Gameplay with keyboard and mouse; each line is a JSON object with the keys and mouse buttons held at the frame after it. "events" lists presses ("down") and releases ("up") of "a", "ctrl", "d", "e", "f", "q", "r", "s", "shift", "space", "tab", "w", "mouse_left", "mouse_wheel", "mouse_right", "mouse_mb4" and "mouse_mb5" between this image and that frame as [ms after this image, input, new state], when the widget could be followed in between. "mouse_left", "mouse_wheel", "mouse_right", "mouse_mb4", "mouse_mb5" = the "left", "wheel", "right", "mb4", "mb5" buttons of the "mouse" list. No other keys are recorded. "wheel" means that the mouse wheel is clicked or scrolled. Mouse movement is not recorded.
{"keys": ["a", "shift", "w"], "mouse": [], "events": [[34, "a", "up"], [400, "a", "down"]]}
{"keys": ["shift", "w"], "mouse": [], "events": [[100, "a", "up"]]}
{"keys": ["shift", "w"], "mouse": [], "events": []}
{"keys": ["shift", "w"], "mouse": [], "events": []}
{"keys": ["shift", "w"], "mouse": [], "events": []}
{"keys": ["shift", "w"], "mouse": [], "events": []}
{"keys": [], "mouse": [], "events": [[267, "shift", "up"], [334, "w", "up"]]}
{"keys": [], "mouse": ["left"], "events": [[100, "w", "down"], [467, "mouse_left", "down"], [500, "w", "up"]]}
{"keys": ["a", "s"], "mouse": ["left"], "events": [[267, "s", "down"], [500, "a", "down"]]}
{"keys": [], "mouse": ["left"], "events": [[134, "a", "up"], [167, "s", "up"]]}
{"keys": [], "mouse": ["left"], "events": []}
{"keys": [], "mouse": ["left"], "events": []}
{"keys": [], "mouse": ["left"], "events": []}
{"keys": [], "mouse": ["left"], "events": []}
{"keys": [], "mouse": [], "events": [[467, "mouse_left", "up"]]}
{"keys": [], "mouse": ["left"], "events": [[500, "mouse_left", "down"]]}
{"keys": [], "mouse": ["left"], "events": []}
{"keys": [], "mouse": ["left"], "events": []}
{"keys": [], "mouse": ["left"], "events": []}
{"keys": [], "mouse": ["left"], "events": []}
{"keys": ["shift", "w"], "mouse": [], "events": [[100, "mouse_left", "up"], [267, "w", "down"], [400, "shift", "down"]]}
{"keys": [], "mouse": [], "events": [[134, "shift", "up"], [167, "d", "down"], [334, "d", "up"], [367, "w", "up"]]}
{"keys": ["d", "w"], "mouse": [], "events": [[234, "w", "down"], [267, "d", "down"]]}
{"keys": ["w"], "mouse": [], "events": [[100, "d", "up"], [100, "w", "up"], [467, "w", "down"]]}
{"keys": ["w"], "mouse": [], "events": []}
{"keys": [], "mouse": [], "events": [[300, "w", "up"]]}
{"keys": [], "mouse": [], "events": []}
• • • •
Your task is to reproduce all of the records exactly.

**Written answer:**
Gameplay with keyboard and mouse; each line is a JSON object with the keys and mouse buttons held at the frame after it. "events" lists presses ("down") and releases ("up") of "a", "ctrl", "d", "e", "f", "q", "r", "s", "shift", "space", "tab", "w", "mouse_left", "mouse_wheel", "mouse_right", "mouse_mb4" and "mouse_mb5" between this image and that frame as [ms after this image, input, new state], when the widget could be followed in between. "mouse_left", "mouse_wheel", "mouse_right", "mouse_mb4", "mouse_mb5" = the "left", "wheel", "right", "mb4", "mb5" buttons of the "mouse" list. No other keys are recorded. "wheel" means that the mouse wheel is clicked or scrolled. Mouse movement is not recorded.
{"keys": ["a", "shift", "w"], "mouse": [], "events": [[34, "a", "up"], [400, "a", "down"]]}
{"keys": ["shift", "w"], "mouse": [], "events": [[100, "a", "up"]]}
{"keys": ["shift", "w"], "mouse": [], "events": []}
{"keys": ["shift", "w"], "mouse": [], "events": []}
{"keys": ["shift", "w"], "mouse": [], "events": []}
{"keys": ["shift", "w"], "mouse": [], "events": []}
{"keys": [], "mouse": [], "events": [[267, "shift", "up"], [334, "w", "up"]]}
{"keys": [], "mouse": ["left"], "events": [[100, "w", "down"], [467, "mouse_left", "down"], [500, "w", "up"]]}
{"keys": ["a", "s"], "mouse": ["left"], "events": [[267, "s", "down"], [500, "a", "down"]]}
{"keys": [], "mouse": ["left"], "events": [[134, "a", "up"], [167, "s", "up"]]}
{"keys": [], "mouse": ["left"], "events": []}
{"keys": [], "mouse": ["left"], "events": []}
{"keys": [], "mouse": ["left"], "events": []}
{"keys": [], "mouse": ["left"], "events": []}
{"keys": [], "mouse": [], "events": [[467, "mouse_left", "up"]]}
{"keys": [], "mouse": ["left"], "events": [[500, "mouse_left", "down"]]}
{"keys": [], "mouse": ["left"], "events": []}
{"keys": [], "mouse": ["left"], "events": []}
{"keys": [], "mouse": ["left"], "events": []}
{"keys": [], "mouse": ["left"], "events": []}
{"keys": ["shift", "w"], "mouse": [], "events": [[100, "mouse_left", "up"], [267, "w", "down"], [400, "shift", "down"]]}
{"keys": [], "mouse": [], "events": [[134, "shift", "up"], [167, "d", "down"], [334, "d", "up"], [367, "w", "up"]]}
{"keys": ["d", "w"], "mouse": [], "events": [[234, "w", "down"], [267, "d", "down"]]}
{"keys": ["w"], "mouse": [], "events": [[100, "d", "up"], [100, "w", "up"], [467, "w", "down"]]}
{"keys": ["w"], "mouse": [], "events": []}
{"keys": [], "mouse": [], "events": [[300, "w", "up"]]}
{"keys": [], "mouse": [], "events": []}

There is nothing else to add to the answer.